One of the best things about going to the Neuro group session at the gym is the lack of pressure. The gym is not open to use by the general public during the group session times. There is no ‘work harder, more reps, more weight, faster’. What there is plenty of is nonintrusive encouragement, support and chat. And that comes from physios and fellow neuro users alike. There are people with sticks, walkers, wheelchairs and some with none of those things. We have different things in common and there are huge differences between us. All people in the group have some sort of neurological condition.
Today I went to the gym a bit later than usual and it was very quiet. When I arrived there were only a handful of other users. By the end of the normal group session time there was just me and a very latecomer. The latecomer’s wife asked the physio if I was ‘one of you’. We worked out that she was really asking if I was a physio/staff member or ‘a patient’.

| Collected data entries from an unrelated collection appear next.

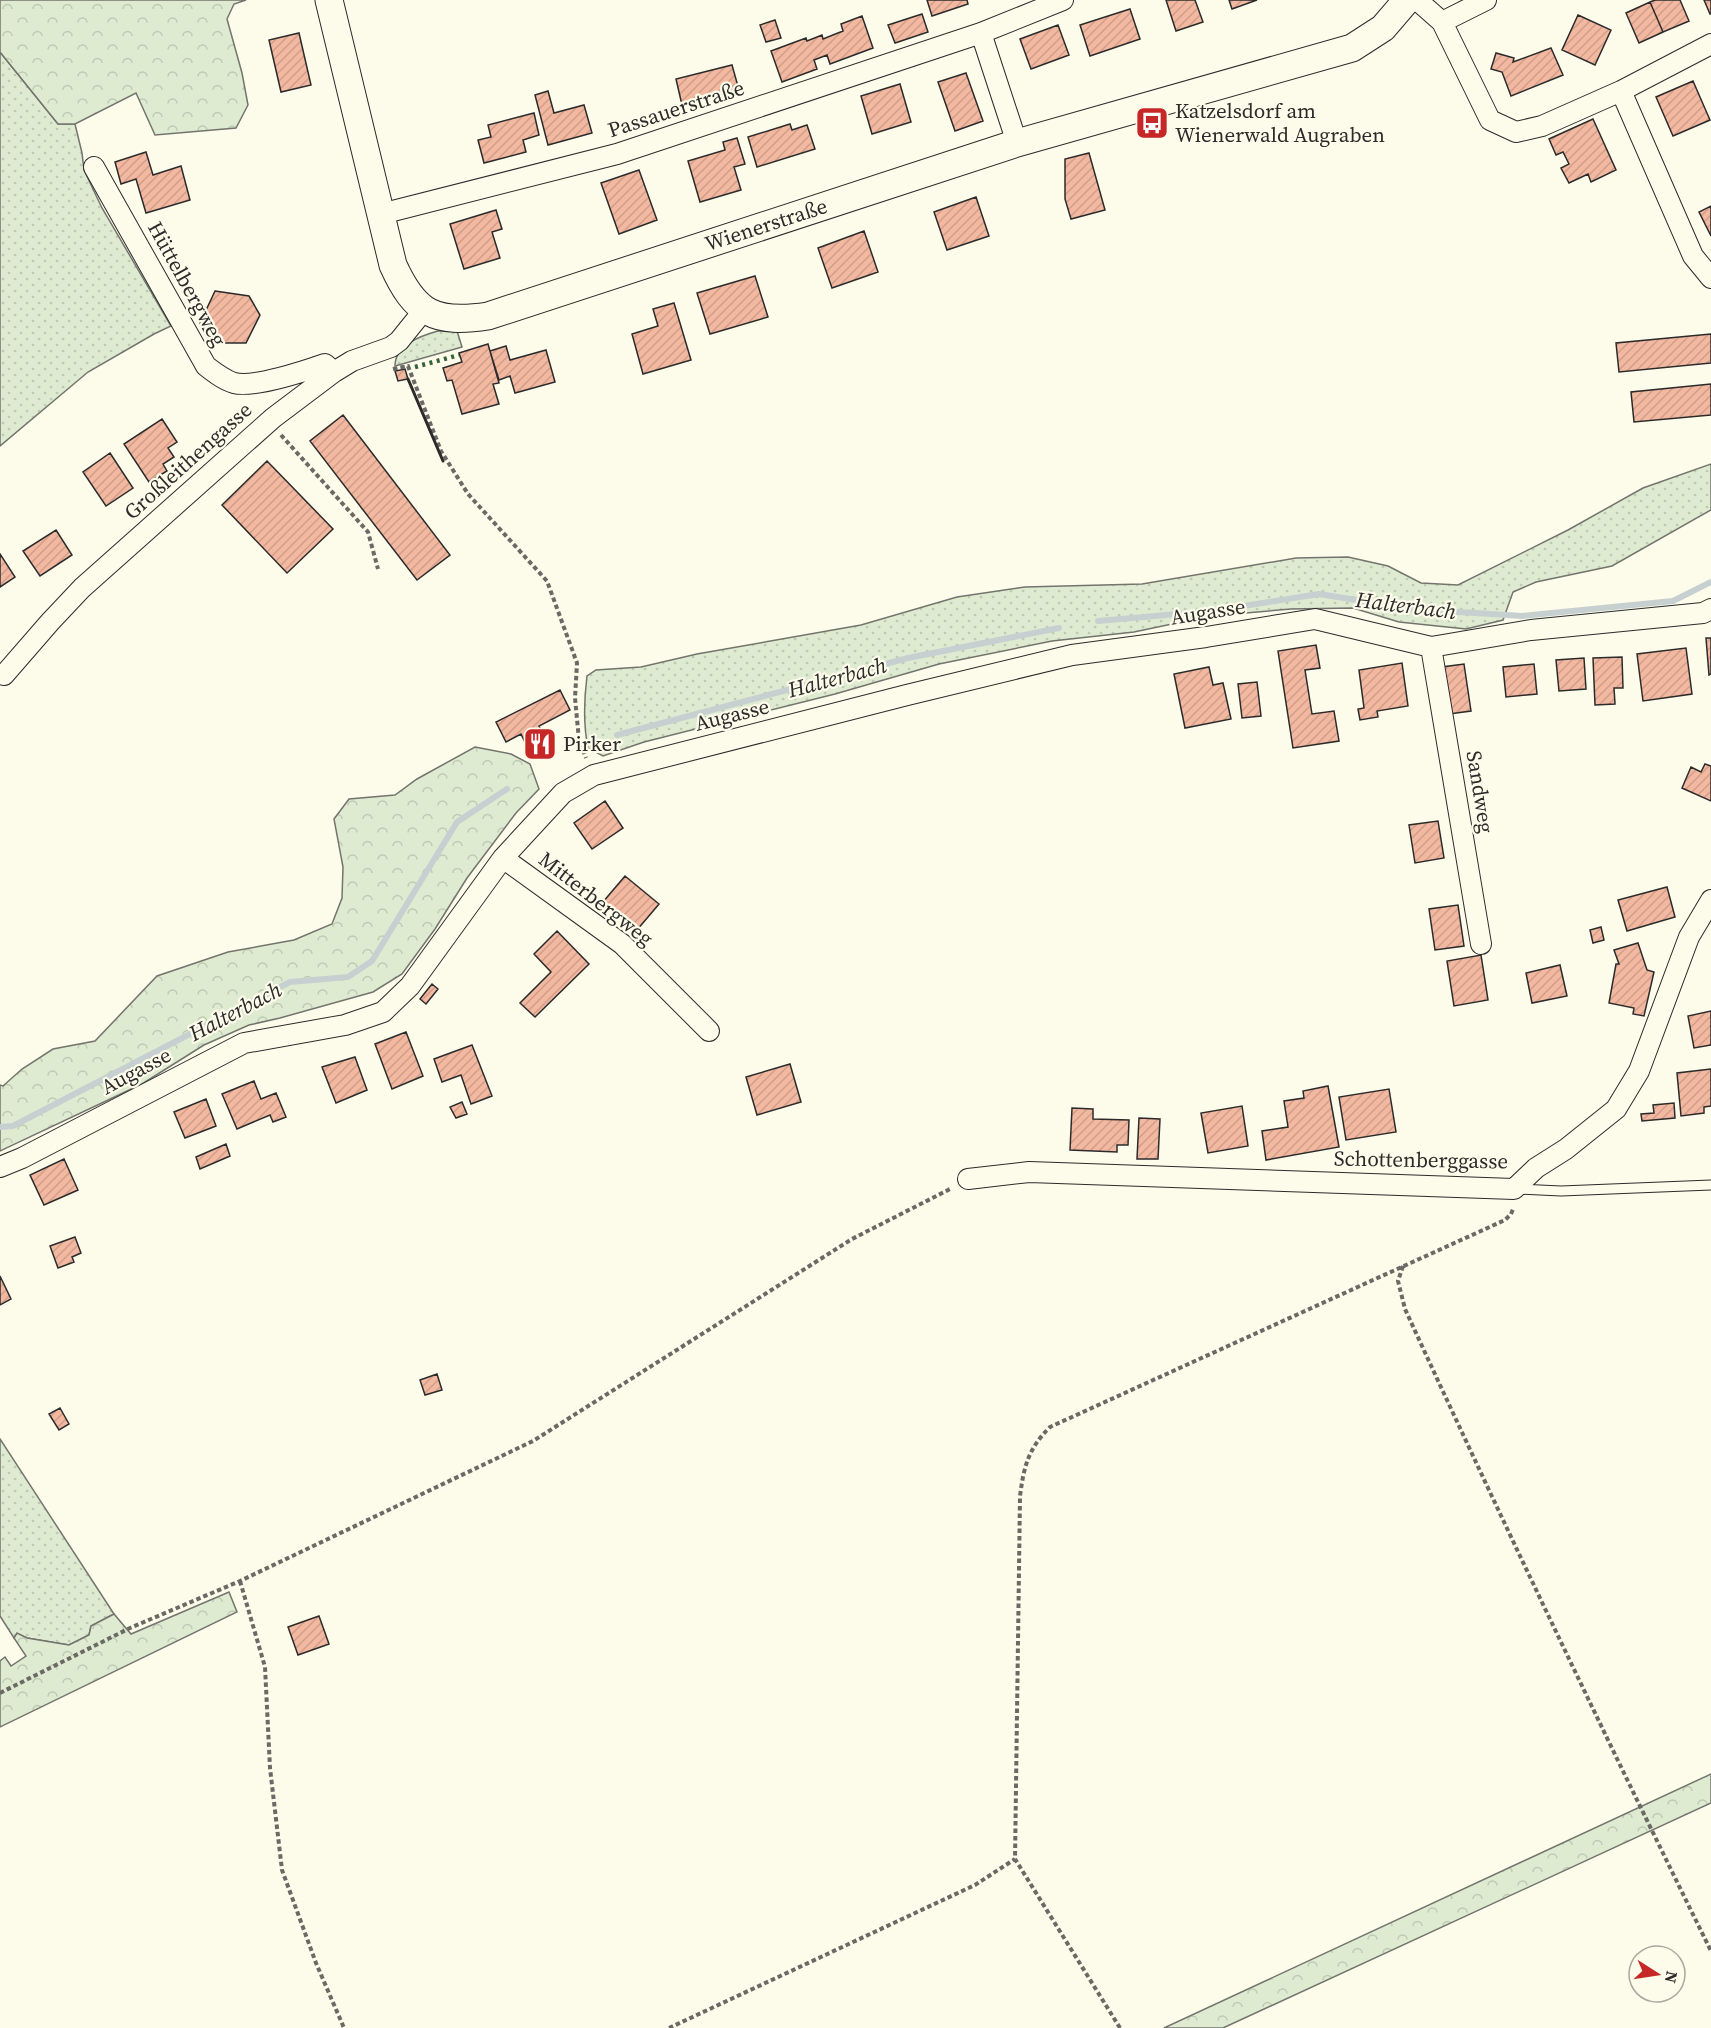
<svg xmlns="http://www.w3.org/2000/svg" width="1711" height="2028" font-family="'Source Serif 4',serif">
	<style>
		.grass { fill: url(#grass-dots); stroke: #74746e; stroke-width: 1.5 }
		.forest { fill: url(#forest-crowns); stroke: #74746e; stroke-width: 1.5 }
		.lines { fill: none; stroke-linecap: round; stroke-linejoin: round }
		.stream { stroke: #c7d0d0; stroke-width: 6 }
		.building { fill: url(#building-hatch); stroke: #2b2b2b; stroke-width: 1.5 }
		.lane-casing { stroke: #2b2b2b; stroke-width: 11 }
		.street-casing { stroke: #2b2b2b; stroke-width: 22 }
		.secondary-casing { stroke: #2b2b2b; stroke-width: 29 }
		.path { stroke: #6a6964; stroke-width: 4; stroke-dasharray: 4.5 3; stroke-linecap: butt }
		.lane { stroke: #fdfbea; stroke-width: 9 }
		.street { stroke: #fdfbea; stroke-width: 20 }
		.secondary { stroke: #fdfbea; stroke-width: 27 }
		.hedge { stroke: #34623c; stroke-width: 4.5; stroke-dasharray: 3 4.5; stroke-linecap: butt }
		.wall { stroke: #2b2b2b; stroke-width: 3 }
		.labels { text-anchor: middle; stroke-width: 4.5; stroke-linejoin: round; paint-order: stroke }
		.street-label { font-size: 21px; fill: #2b2b2b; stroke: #fdfbea }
		.poi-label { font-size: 21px; fill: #2b2b2b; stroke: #fdfbea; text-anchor: start }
		.water-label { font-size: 22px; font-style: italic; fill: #2b2b2b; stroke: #fdfbea }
	</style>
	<defs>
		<pattern id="grass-dots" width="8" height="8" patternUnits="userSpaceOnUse" patternTransform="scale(1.5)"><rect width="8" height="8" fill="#deebd1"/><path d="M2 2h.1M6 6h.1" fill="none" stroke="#bfcab4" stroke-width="1.8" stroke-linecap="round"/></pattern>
		<pattern id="forest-crowns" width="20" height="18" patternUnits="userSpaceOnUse" patternTransform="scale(1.5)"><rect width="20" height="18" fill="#deebd1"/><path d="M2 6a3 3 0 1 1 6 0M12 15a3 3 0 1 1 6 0" fill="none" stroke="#bfcab4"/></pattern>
		<pattern id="building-hatch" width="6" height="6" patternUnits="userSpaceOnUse" patternTransform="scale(1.5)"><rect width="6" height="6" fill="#f2b8a0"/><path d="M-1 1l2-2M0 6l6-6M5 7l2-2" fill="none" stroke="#d09e8a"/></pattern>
	</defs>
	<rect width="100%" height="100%" fill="#fdfbea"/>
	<path class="grass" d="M0,52L58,124H75L82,153L84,170L102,208L171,326L154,334L88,372L0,446Z
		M438,331H457L462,347L395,366C395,345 420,336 438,331Z
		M1711,464V510L1612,566L1536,582L1513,592L1503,620L1466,629L1399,622L1353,608L1291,609L1210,616L1134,632L1052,641L939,664L835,694L644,742L603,756L588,748C583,724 584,700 587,676L596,670L641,667L697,654L861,625L957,597L1025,587L1142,584L1296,558L1348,557L1388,566L1421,583L1458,585L1568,530L1643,488Z
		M0,1439L114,1614L91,1626L89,1635L69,1645L27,1638L17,1634L14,1638L0,1616Z"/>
	<path class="forest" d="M0,0H246L234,4L227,19L242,73L248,105L236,128L155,135L136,93L75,124H58L0,52Z
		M475,747L511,754L530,764L539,789L516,813L467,878L435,929L402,974L373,992L280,1018L249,1025L204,1045L142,1084L0,1151V1085L3,1086L22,1069L53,1049L95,1041L157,976L228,952L294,940L332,924L342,898L343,867L334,819L349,799L395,795L417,779Z
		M229,1592L237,1612L0,1727V1661L5,1657L11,1666L26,1656L14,1638L17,1633L27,1638L69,1645L89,1635L91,1626L114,1614L131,1634Z
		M1711,1774V1803L1223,2028H1164Z"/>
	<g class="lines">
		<path class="stream" d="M1098,621L1212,611L1319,594L1412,609L1522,616L1673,601L1711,582
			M617,735L908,658L1059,628
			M0,1127L13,1126L290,982L348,977L372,961L457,822L507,789"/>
	</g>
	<path class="building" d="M927,0H967L968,4L932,16Z
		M1166,0H1195L1203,22L1176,31Z
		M1229,0H1257L1232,9Z
		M1655,0H1680L1689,21L1663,32L1650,2Z
		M1704,0H1711V14H1710Z
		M1650,2L1663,32L1639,43L1626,13Z
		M1130,9L1140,39L1090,56L1080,25Z
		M922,14L928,32L895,43L888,25Z
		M1578,15L1611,30L1595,65L1562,50Z
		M862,16L873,48L830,64L827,55L814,60L817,69L782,82L771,51L806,38L807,41L822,35L823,39L843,31L841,24Z
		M775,20L781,38L766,42L760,25Z
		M1058,25L1069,55L1031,69L1020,39Z
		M299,33L311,85L281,92L269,40Z
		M1551,48L1563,75L1511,96L1502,72L1491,69L1496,53L1514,58L1513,62Z
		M732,65L739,90L682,105L676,79Z
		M966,73L983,121L955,131L938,82Z
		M1693,81L1710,120L1673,136L1656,97Z
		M900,84L911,122L872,134L861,96Z
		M548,91L554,113L584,105L592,133L548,145L535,95Z
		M534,113L539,135L523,140L526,152L484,163L478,140L491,137L488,125Z
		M1593,119L1616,170L1591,182L1588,174L1569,183L1561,168L1569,164L1563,152L1556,155L1549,139Z
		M790,124L792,130L807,125L815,149L757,167L748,137Z
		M737,138L745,164L734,167L741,190L700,202L688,161L725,150L723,142Z
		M146,152L153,175L181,166L190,200L146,213L136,179L121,184L115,162Z
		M1089,153L1105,210L1071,219L1065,199V159Z
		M639,170L657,220L619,234L601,183Z
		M976,197L989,236L947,250L934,212Z
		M1711,206V236L1699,212Z
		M496,210L502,229L492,232L500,258L464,269L450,224Z
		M864,231L878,272L832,288L818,248Z
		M755,276L768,317L710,334L697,293Z
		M215,291L249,296L260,315L246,343H210L200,323Z
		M674,303L691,360L643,374L632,334L658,326L653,309Z
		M1711,334V363L1619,372L1616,343Z
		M488,344L499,383L493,384L499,404L462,414L452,380L447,381L443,368L462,362L459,353Z
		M506,346L510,360L546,350L555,382L515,393L510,376L499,380L490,351Z
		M405,369L408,379L398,381L395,371Z
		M1711,384V415L1634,422L1631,392Z
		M343,415L450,555L417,580L310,441Z
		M162,419L177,442L168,448L174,457L163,464L167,471L149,482L124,444Z
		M110,453L133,488L106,506L83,472Z
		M267,461L333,529L287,573L222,505Z
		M56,530L72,555L40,576L23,551Z
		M0,554L15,577L0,587Z
		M1706,638H1711V674L1709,675Z
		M1316,645L1320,668L1305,670L1312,714L1334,711L1339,741L1293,748L1278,651Z
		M1686,648L1692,694L1643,701L1637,654Z
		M1622,657L1623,688H1614L1615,704L1595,705L1593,658Z
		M1584,658L1586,689L1559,691L1556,660Z
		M1402,663L1408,706L1377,711L1378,717L1360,720L1358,709L1364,708L1359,670Z
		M1464,664L1471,711L1449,714L1442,667Z
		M1534,664L1537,694L1506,697L1503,667Z
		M1209,667L1213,685L1223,683L1231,719L1185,728L1174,674Z
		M1257,682L1261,716L1242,718L1238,684Z
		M560,690L570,710L539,726L550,748L532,757L521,734L506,742L496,722Z
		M1705,764L1711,766V801L1682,788L1691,767L1701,772Z
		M605,801L623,828L592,849L574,823Z
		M1438,821L1444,858L1415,863L1409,825Z
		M625,876L659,904L637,930L603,902Z
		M1667,887L1675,917L1627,931L1618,900Z
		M1458,905L1464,946L1435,950L1429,909Z
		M1601,927L1604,940L1593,943L1590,930Z
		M557,931L589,964L535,1017L520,1003L551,972L534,954Z
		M1638,943L1647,970L1654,972L1644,1016L1633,1014L1634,1008L1609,1003L1616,964H1619L1614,950Z
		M1481,955L1488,1000L1454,1006L1447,961Z
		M1560,965L1567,996L1532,1003L1526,973Z
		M432,984L438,989L426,1004L420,999Z
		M1711,1011V1045L1694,1048L1688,1016Z
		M406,1032L423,1076L392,1089L375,1044Z
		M472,1045L492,1096L471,1104L461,1075L442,1082L434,1059Z
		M355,1057L367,1090L336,1103L322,1067Z
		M790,1064L801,1102L757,1115L746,1077Z
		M1711,1069V1106L1704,1107V1113L1681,1116L1677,1073Z
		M254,1081L261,1099L276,1093L286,1117L273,1122L270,1115L237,1129L222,1094Z
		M1328,1086L1339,1147L1266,1160L1262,1131L1288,1127L1284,1101L1304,1098L1303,1091Z
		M1389,1089L1396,1132L1346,1140L1339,1097Z
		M206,1099L216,1126L185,1138L174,1112Z
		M462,1102L467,1114L456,1118L450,1107Z
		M1674,1103L1675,1118L1642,1121L1641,1114L1654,1113L1653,1105Z
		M1242,1106L1248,1146L1208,1153L1201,1113Z
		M1072,1108L1093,1109V1119L1129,1120L1128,1145H1117V1152L1070,1150Z
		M1139,1118L1160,1119L1158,1159H1137Z
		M226,1144L230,1156L200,1169L196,1157Z
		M64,1159L78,1190L44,1205L30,1175Z
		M75,1237L81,1253L72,1257L74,1262L58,1268L50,1246Z
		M0,1276L11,1299L0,1305Z
		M437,1374L442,1390L425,1395L420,1380Z
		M60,1408L69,1424L59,1430L49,1414Z
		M319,1616L329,1644L298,1655L288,1627Z"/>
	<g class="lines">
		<g class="lane-casing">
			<path id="lane" d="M1517,1189L1561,1191L1711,1185"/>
		</g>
		<g class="street-casing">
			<path id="street" d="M1417,0L1442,22L1490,120L1516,132L1542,126L1621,91L1711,44
				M1442,22L1486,0
				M981,33L1017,143
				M1621,91L1693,256L1711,278
				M94,167L206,366C215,373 224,380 234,383C254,388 305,371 325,364L334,372
				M381,214L617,154L981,33L1063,0
				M1431,647L1481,944
				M4,675L50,622L82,588L273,418L334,372L352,361L391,347L399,341L424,310
				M503,858L622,944L709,1031
				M0,1167L22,1158L244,1043L345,1025L383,1012L410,986L503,858L563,793L594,775L907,695L1072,655L1206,637L1315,619L1431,647L1531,630L1703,613L1711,609
				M968,1179L1029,1172L1514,1189L1536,1168L1566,1149L1616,1109L1639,1071L1689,937L1711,900"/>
		</g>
		<g class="secondary-casing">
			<path id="secondary" d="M329,0L393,265C415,314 435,324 488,316L1017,143L1352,48L1383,28L1407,0"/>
		</g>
		<path class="path" d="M393,369L408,366L441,451L468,494L547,581L577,663L575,698L579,740L586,758
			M281,435L368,532L378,569
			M1403,1266L1398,1281L1405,1309C1504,1525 1606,1738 1711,1951
			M240,1581L265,1667L270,1768L282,1870L316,1963L344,2028
			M0,1693L130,1628L240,1581L533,1441L852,1239L952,1188
			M669,2028L975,1885L1015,1859
			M1120,2028L1015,1859L1020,1496C1024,1466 1028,1449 1050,1427L1505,1220L1511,1214L1513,1209"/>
		<use href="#lane" class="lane"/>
		<use href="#street" class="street"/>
		<use href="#secondary" class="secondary"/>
		<path class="hedge" d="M415,367L459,355"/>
		<path class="wall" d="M408,379L443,461"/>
	</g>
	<defs>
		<g id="bus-square" transform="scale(1.725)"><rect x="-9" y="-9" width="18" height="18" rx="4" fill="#c62828" stroke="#fdfbea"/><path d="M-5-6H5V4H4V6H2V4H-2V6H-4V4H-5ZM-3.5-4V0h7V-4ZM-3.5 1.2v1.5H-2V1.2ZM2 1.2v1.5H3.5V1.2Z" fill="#fff"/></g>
		<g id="restaurant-square" transform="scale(1.725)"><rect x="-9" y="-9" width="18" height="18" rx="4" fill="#c62828" stroke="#fdfbea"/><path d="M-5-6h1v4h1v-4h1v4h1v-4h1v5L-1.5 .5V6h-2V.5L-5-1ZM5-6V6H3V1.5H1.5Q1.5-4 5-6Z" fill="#fff"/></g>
	</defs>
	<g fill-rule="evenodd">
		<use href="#bus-square" x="1152" y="123"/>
		<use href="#restaurant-square" x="540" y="744"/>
	</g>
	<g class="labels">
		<g class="street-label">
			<text transform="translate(676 109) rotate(-18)" y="7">Passauerstraße</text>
			<text transform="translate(766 225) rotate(-18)" y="7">Wienerstraße</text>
			<text transform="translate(187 284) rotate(61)" y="7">Hüttelbergweg</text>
			<text transform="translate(188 461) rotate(-42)" y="7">Großleithengasse</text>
			<text transform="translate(1208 612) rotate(-9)" y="7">Augasse</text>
			<text transform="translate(732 715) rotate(-14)" y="7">Augasse</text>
			<text transform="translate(1480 792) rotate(81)" y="7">Sandweg</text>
			<text transform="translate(596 899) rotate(38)" y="7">Mitterbergweg</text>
			<text transform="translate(136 1071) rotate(-28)" y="7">Augasse</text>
			<text transform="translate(1421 1160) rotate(1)" y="7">Schottenberggasse</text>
		</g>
		<g class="poi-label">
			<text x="1175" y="118">Katzelsdorf am<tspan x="1175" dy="24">Wienerwald Augraben</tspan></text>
			<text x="563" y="751">Pirker</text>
		</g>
		<g class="water-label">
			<text transform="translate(1406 605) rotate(7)" y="8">Halterbach</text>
			<text transform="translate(837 677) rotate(-15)" y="8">Halterbach</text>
			<text transform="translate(235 1011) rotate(-28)" y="8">Halterbach</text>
		</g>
	</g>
	<g transform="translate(1657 1974) rotate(102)"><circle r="28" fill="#fdfbea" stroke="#a9a89e" stroke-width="1.5"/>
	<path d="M0-4.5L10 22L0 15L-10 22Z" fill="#c62828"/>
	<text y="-9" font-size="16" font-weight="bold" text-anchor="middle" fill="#2b2b2b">N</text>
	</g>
</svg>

We agreed I am the latter. I may spend a huge amount of time as a patient with doctors, nurses and other health workers but I don’t tend to think of myself as that and neither do most members of the neuro group. However, there are advantages to being a patient if it’s a friendly flock.
For a long time I had resisted being part of anything joined up with other MSers. I went on a Mindfulness Awareness course because it was a medical referral. I did meet and found I liked spending time with other people with neurological conditions because we could understand each other’s experiences in ways that people without such conditions might not.
These days I am happy to be a member of MSsy, a Young People with MS group. Yes, ‘young’ - me! Again, it was my disabled living physio who had suggested this new group to me. I like that I can now class myself as a friend of at least one member of the group. I would not have met her without MSsy.
I seem to be one of the birds of a feather.